En basit ifadesiyle dinlemek diyebilirim sanırım. İkisi için de kurmaca içindeki durumu idrak edebilmek, sonra da kendini bu durum içinde olabilecek olana en mümkün açıklığınla bırakmak benim gayretim. Ne olacağını bilerek başlamamaya çalışıyorum bir performansa. “Şimdi şarkının şurasında şunu yapacağım, bu sahneyi oynarken böyle bir yere götüreceğim” gibi sonucu yakalamaya çalışarak değil de tüm ön hazırlığı yapıp, olabilecek ihtimallere mümkün mertebe açık olmak gibi. Oyunculukta tekrarlanabilirlik bu açıdan benim sınavım oluyor, diziyle de birlikte iyice bu konuya odaklandım bu sıralar. Hiçbir şeyin birebir tekrar edilebilir olmadığını düşünüyorum, bu alandaki çalışmalar da bunu gösteriyor. Bir şeyi oluruna bırakabilmek için hem o “olur”un şartlarını iyi anlamış olmak lazım, çerçevesini, sınırlarını tertemiz idrak etmiş olmak, gerçeğiyle barışmak. Sonra da onun içine atlayınca belirme olasılığı olan tüm renklerin kartelanızda baskısız, açık, her an taşmaya hazır bekliyor olması lazım. Bu ikiye ayırdığım yer var ya, oranın arasındaki çizgiyi ayırt edemediğim anlar o büyülü kesişim alanı aslında. Biraz karmaşık anlattıysam kusura bakmayın, denemesi ve yanılması çok keyifli, anlatması çok zor. Oyuncular performans hakkında çok konuşuyor, tiyatrocular devamlı bu tartışmalarda. Sanırım benim müzisyen kimliğimle karşılaştığım en büyük hayret bu tartışmayı bu alana da taşıdığımda gerçekleşiyor. İki alan birbirini hem çok güzel besliyor hem de bazen birinde hezimete uğradığımda, başarısız hissettiğimde bu başarısızlığın diğer tarafa neler öğrettiğine bakıp ferahlamama yardımcı oluyor. Çok güzel başarısızlıklarım oldu ve oluyor ikisinde de 🙂
Gelecek hedeflerin neler? Ceren Kaçar olarak hem oyunculuğu hem de müziği aynı tempoda mı götüreceksin yoksa arada oyunculuk ya da müzikten biri daha mı ağır basacak? Bu doğrultuda şarkılar mı duyacağız yoksa yeni yapımlar da mı göstereceksin kendini?
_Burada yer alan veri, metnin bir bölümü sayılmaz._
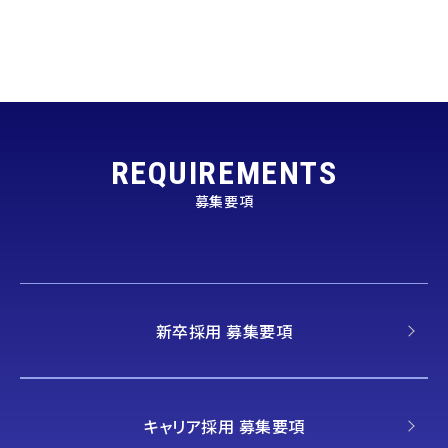
REQUIREMENTS
募集要項
新卒採用 募集要項
キャリア採用 募集要項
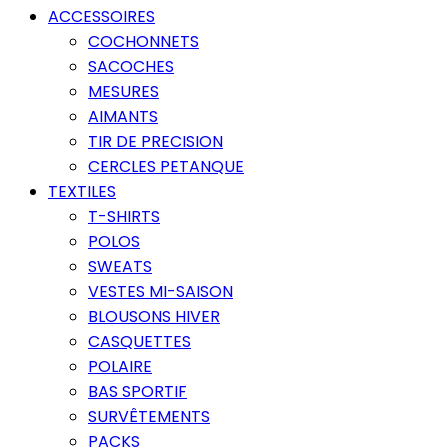
ACCESSOIRES
COCHONNETS
SACOCHES
MESURES
AIMANTS
TIR DE PRECISION
CERCLES PETANQUE
TEXTILES
T-SHIRTS
POLOS
SWEATS
VESTES MI-SAISON
BLOUSONS HIVER
CASQUETTES
POLAIRE
BAS SPORTIF
SURVÊTEMENTS
PACKS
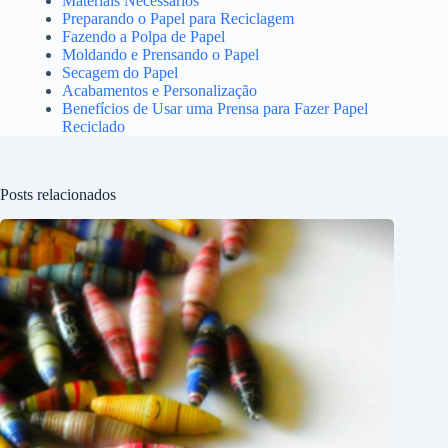
Materiais Necessários
Preparando o Papel para Reciclagem
Fazendo a Polpa de Papel
Moldando e Prensando o Papel
Secagem do Papel
Acabamentos e Personalização
Benefícios de Usar uma Prensa para Fazer Papel
Reciclado
Posts relacionados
Birinden birini seçmek zorunda hissetmediğim, ikisini beraber yürütebildiğim bir sezon geçirdim. Hem dizi hem EP süreci, hem Seyyah’ın yeni albümünün hazırlıkları, hem tiyatro oyunumuz birazcık kişisel hayatımdan zaman çalarak da olsa dengede tutabildiğim şekilde ilerleyebildiği için mutluyum açıkçası. Umarım önümüzdeki süreçte de bu dengeyi kurabilirim. Yeni oyunumuzu Kasım ayında seyirciyle buluşturacağız, şu an onun hazırlıkları içindeyiz. Önümüzdeki yıl dinleyiciye sunmak istediğim yeni şarkılar var, konserler planlıyorum, bir yandan dizi de devam ediyor olacak. Ben de yolculuğun devamını büyük bir heyecan ve bolca enerjiyle bekliyorum.